Given text START
The meeting only served to highlight the deep divisions between factions loyal him and to Susana Diaz, the leader of the party in Andalusia and the President of the Andalusian Regional Assembly.

Sanchez resigned after losing a vote taken on a show of hands over whether or not to hold a Party Congress in November.

He won 107 votes to 133 from those of the followers of Diaz, meaning the party will now probably allow the investiture of People's Party leader Mariano Rajoy as prime minister.

Saturday's meeting of the 253 Committee members came after the resignation of 17 members loyal to Diaz from the PSOE's 35-person Executive Committee on Wednesday.

Those resignations were aimed at forcing Sanchez to step down as leader, which he refused to do, calling Saturday's meeting instead in an attempt to gain support for trying to form a coalition government with left-wing party Podemos, as well as calling a party Congress to hold elections for party leader, in which he would be a candidate, and a new Executive Committee.

The meeting was chaotic and although it was scheduled to start at 9 a.m., but it had not started 8 hours later with one party member quoted in the Spanish press as saying delegates were "still arguing about what to argue about," and with tensions rising in the street outside the PSOE party headquarters, a police guard was called to protect the party HQ.

Sanchez loyalists then attempted to force a vote on whether or not a Congress should be held, provoking fury from the opposition, who in turn began collecting signatures to force a no-confidence vote on Sanchez.

A picture published on the website of the El Pais newspaper showed angry scenes with delegates on their feet pointing angry fingers at each other and nothing seems to sum up the situation more than the words of senior party member, Jose Antonio Tapis who left the meeting to tell waiting journalists that the PSOE was "broken."

In the end the decision on the Congress was taken by a show of hands and defeat sees the end of Sanchez, but the question now is: what now for the Socialists?
Given text END
■ **Exercise requirements**:
[a] Answer each from the PSOE article:
(i) How many Committee members attended Saturday's meeting?
(ii) How many votes did Sanchez win in the show of hands?
(iii) Who told waiting journalists that the PSOE was "broken"?
[b] Quote the PSOE article between "Saturday's meeting of" and "Committee on Wednesday.", inclusive.
The entries here have nothing to do with the PSOE article.
Material shown START
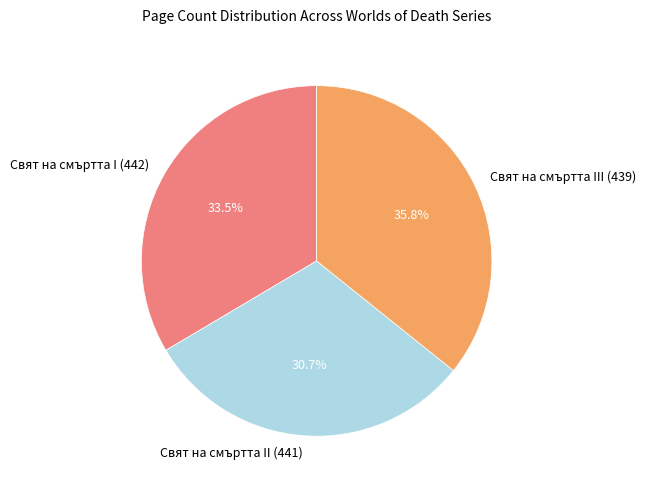

The Свят на смъртта II (441) slice represents 21% of the pie. True or false?

False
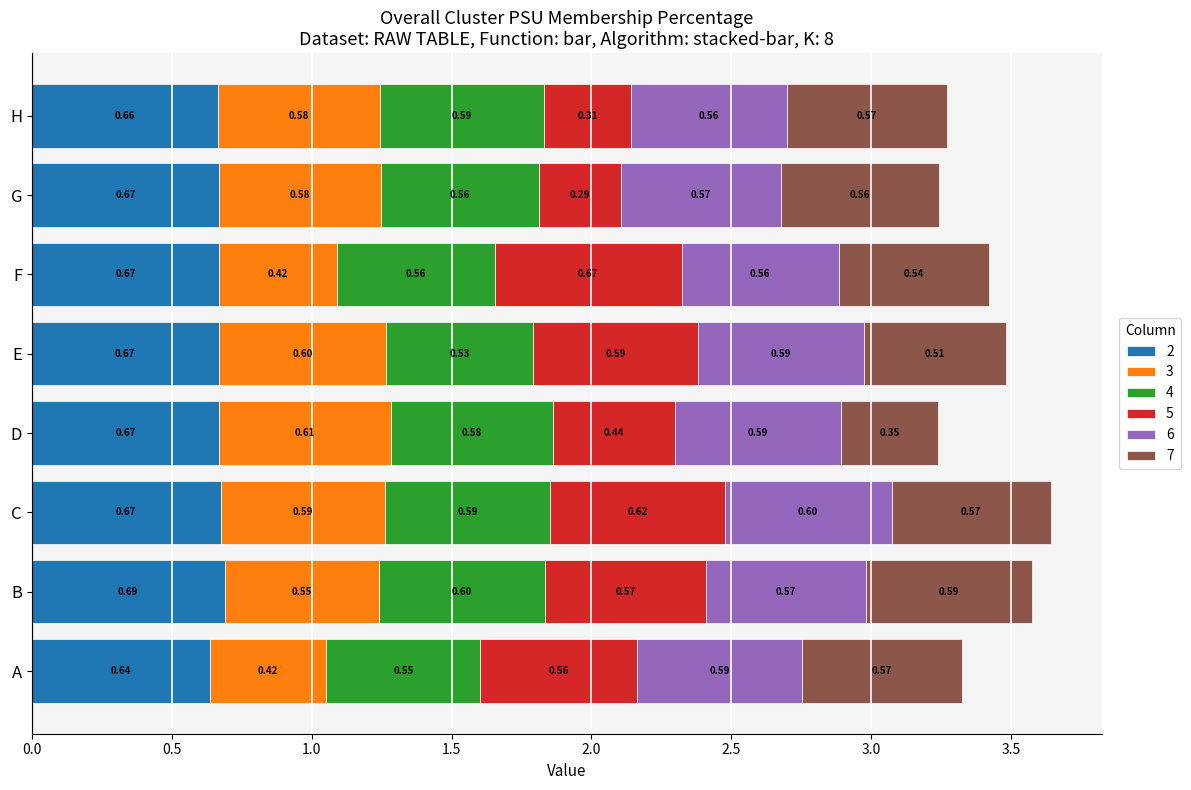

At which category is the sum across all series the highest?

C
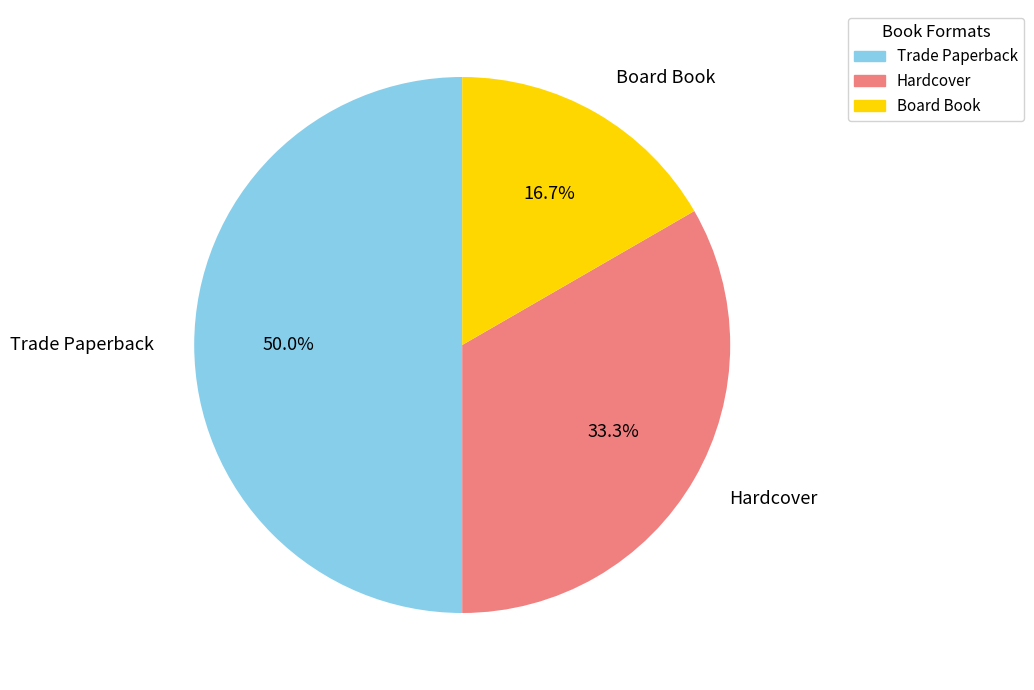

Which has a higher value, Hardcover or Board Book?

Hardcover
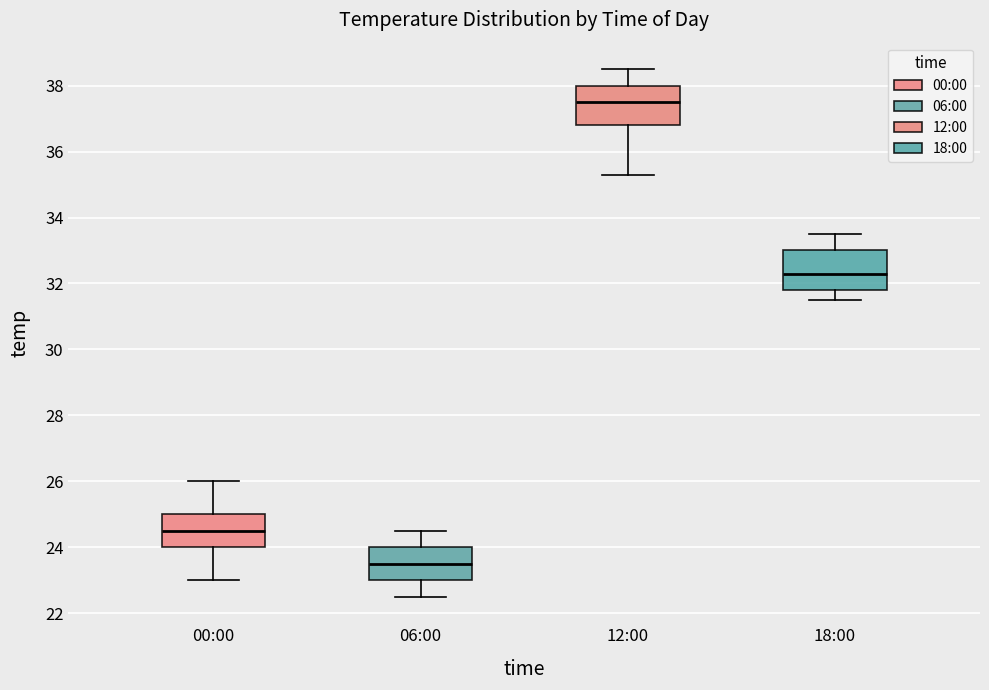

Where is the upper edge of the box for 12:00 on the y-axis? The values are not printed on the chart, so give them approximately, as read against the axis.

38.0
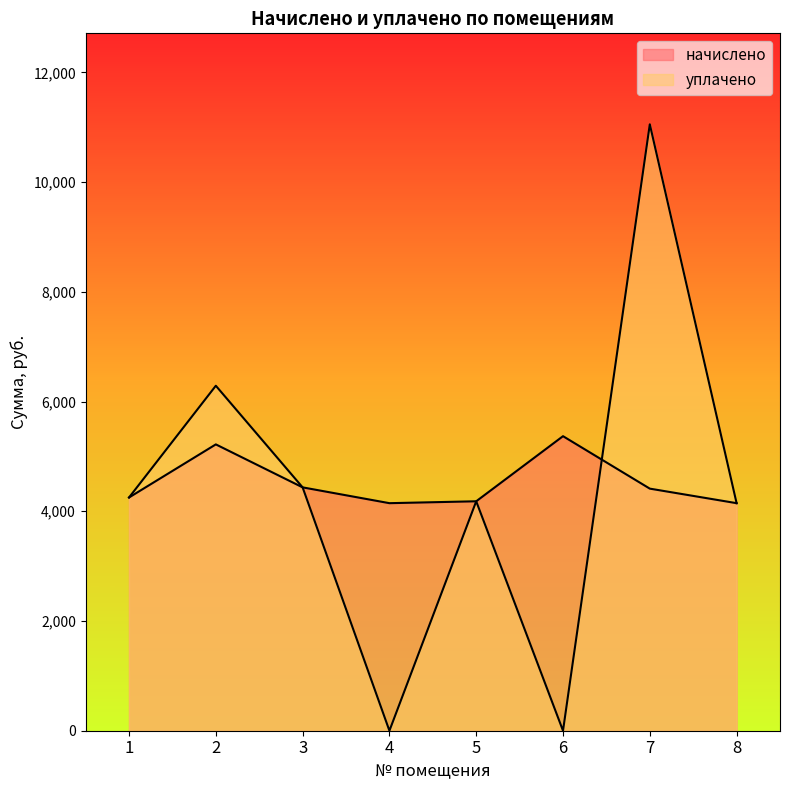

The начислено series shows 7637.2 at 6. True or false?

False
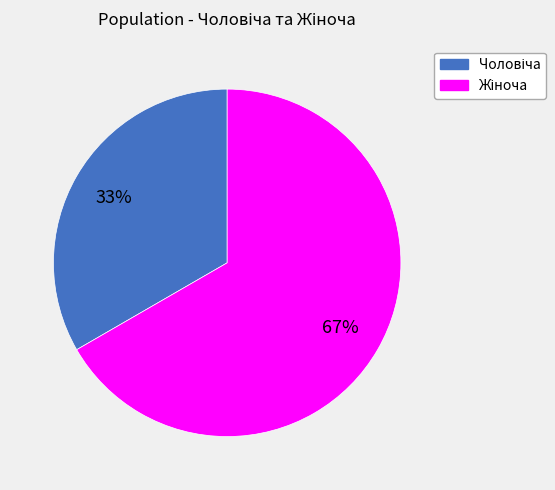

Is there a majority slice in this chart?

Yes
Material shown END
■ **Responses to the exercise**:
[a]
(i) 253
(ii) 107
(iii) Jose Antonio Tapis

[b]
Saturday's meeting of the 253 Committee members came after the resignation of 17 members loyal to Diaz from the PSOE's 35-person Executive Committee on Wednesday.